From the entries below, copy exactly the lines from the one that contains "index dip: (691, 1186)" through the one that contains "thumb mcp: (1075, 81)", both included, and only those.

Segment Open

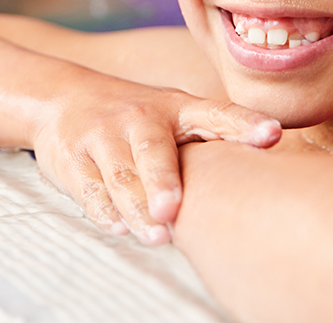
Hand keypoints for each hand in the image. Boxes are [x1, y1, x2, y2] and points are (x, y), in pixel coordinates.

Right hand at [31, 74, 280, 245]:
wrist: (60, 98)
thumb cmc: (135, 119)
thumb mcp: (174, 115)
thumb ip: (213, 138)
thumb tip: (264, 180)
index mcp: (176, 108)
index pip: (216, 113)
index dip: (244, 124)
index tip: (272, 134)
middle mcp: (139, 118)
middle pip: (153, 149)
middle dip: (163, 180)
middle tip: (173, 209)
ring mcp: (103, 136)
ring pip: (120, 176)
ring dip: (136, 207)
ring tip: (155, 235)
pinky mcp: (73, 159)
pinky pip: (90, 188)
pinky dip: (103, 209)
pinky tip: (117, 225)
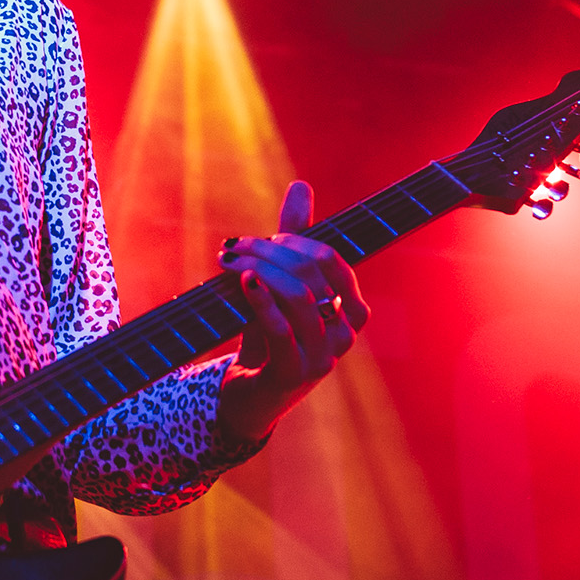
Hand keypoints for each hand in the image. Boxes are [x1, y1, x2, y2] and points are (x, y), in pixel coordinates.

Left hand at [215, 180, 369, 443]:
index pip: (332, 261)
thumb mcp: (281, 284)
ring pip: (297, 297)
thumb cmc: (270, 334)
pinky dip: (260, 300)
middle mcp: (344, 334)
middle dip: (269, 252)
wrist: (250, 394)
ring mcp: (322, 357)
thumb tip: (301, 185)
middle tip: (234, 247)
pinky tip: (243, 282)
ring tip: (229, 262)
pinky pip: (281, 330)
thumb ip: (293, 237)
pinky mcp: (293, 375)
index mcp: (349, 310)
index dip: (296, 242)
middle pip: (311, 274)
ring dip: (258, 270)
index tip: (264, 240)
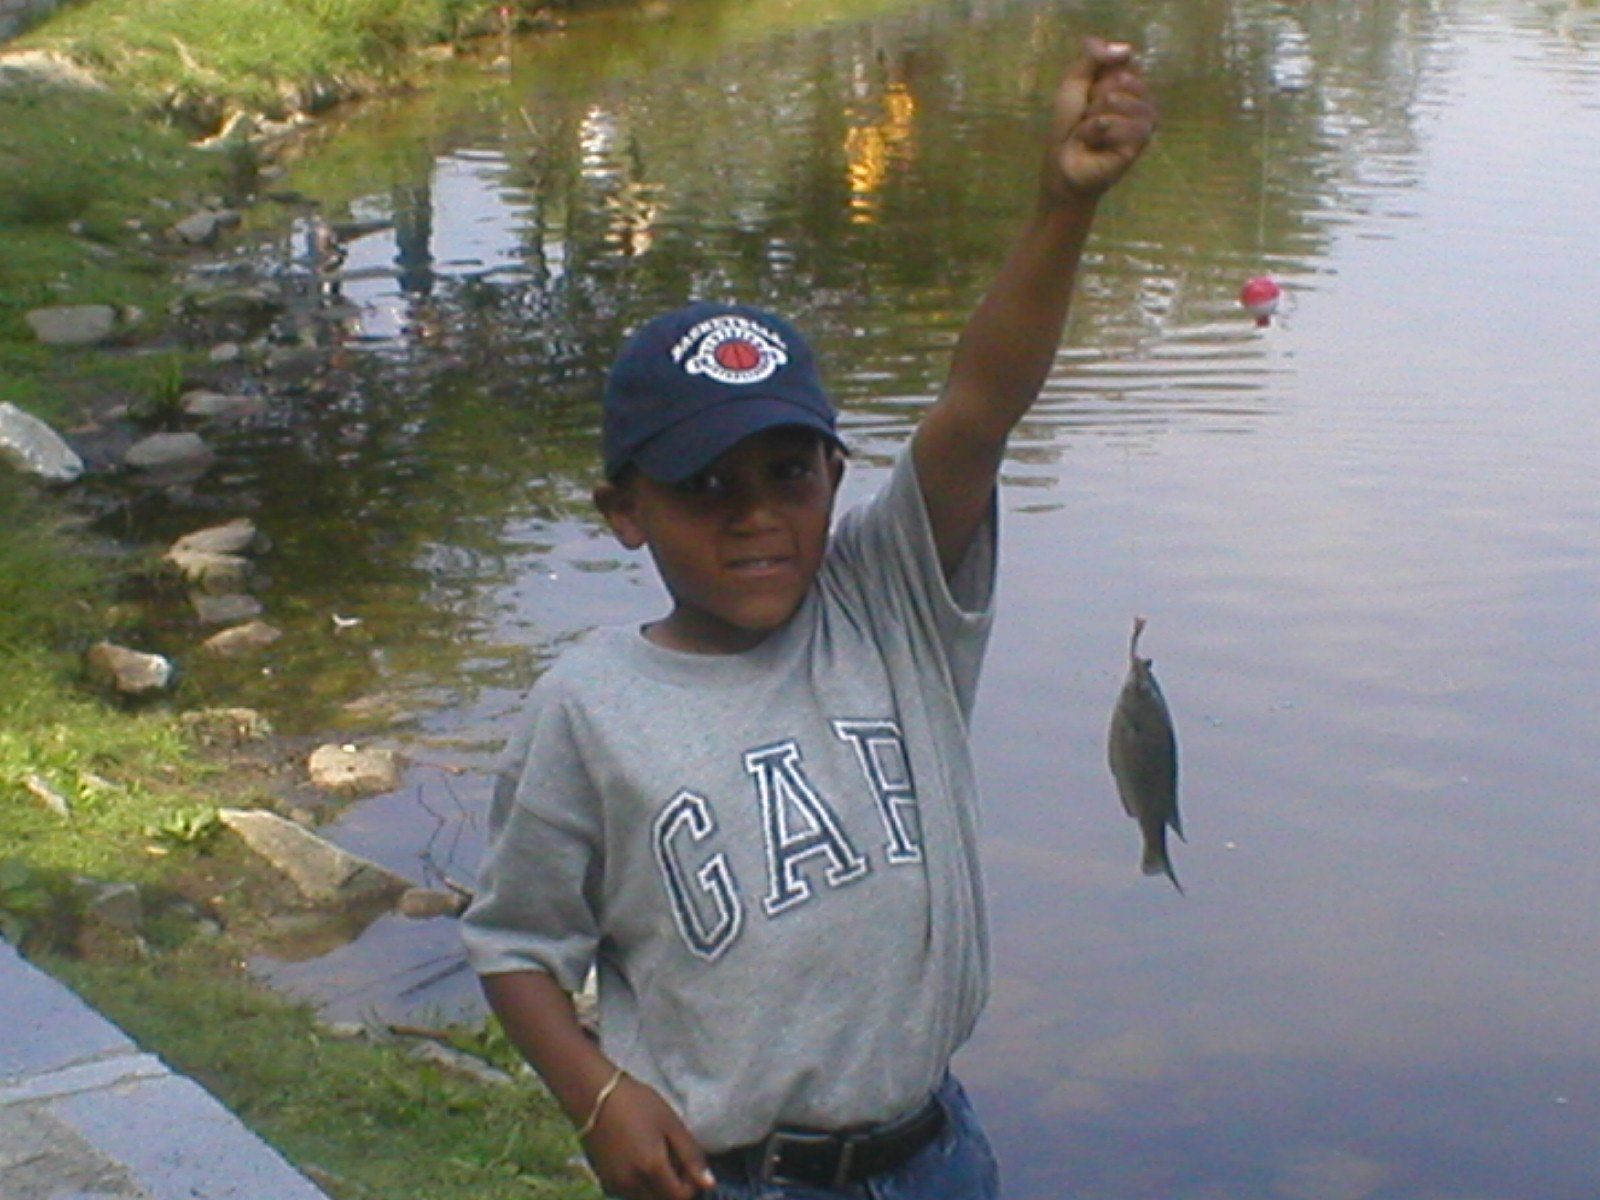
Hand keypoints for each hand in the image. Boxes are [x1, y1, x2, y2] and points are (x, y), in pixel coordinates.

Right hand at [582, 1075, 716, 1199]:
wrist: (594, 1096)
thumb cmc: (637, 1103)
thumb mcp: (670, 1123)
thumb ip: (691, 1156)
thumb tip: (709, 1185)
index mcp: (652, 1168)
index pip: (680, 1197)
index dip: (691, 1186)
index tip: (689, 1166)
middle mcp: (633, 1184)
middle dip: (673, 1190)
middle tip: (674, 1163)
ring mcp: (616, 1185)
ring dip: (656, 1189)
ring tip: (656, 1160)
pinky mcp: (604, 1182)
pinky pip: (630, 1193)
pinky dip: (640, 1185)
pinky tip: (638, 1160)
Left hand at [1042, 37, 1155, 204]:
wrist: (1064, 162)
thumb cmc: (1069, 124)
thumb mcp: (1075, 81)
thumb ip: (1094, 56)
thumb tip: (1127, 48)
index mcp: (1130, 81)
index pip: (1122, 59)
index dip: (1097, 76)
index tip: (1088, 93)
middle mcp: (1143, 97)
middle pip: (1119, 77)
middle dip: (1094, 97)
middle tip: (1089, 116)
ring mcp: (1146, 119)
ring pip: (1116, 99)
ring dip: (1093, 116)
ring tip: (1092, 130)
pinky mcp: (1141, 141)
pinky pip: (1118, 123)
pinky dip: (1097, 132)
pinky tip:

Segment Closed

## Reply
index dip: (691, 1186)
index tip: (689, 1166)
middle mcp: (633, 1184)
middle dip: (673, 1190)
middle tip: (674, 1163)
ring mcp: (616, 1185)
ring dip: (656, 1189)
ring tip: (656, 1160)
pinky mcp: (604, 1182)
pinky pip: (630, 1193)
pinky dip: (640, 1185)
pinky tip: (638, 1160)
Left hand at [1042, 37, 1155, 204]:
wrist: (1064, 162)
thumb cmc: (1069, 124)
thumb mcp: (1075, 81)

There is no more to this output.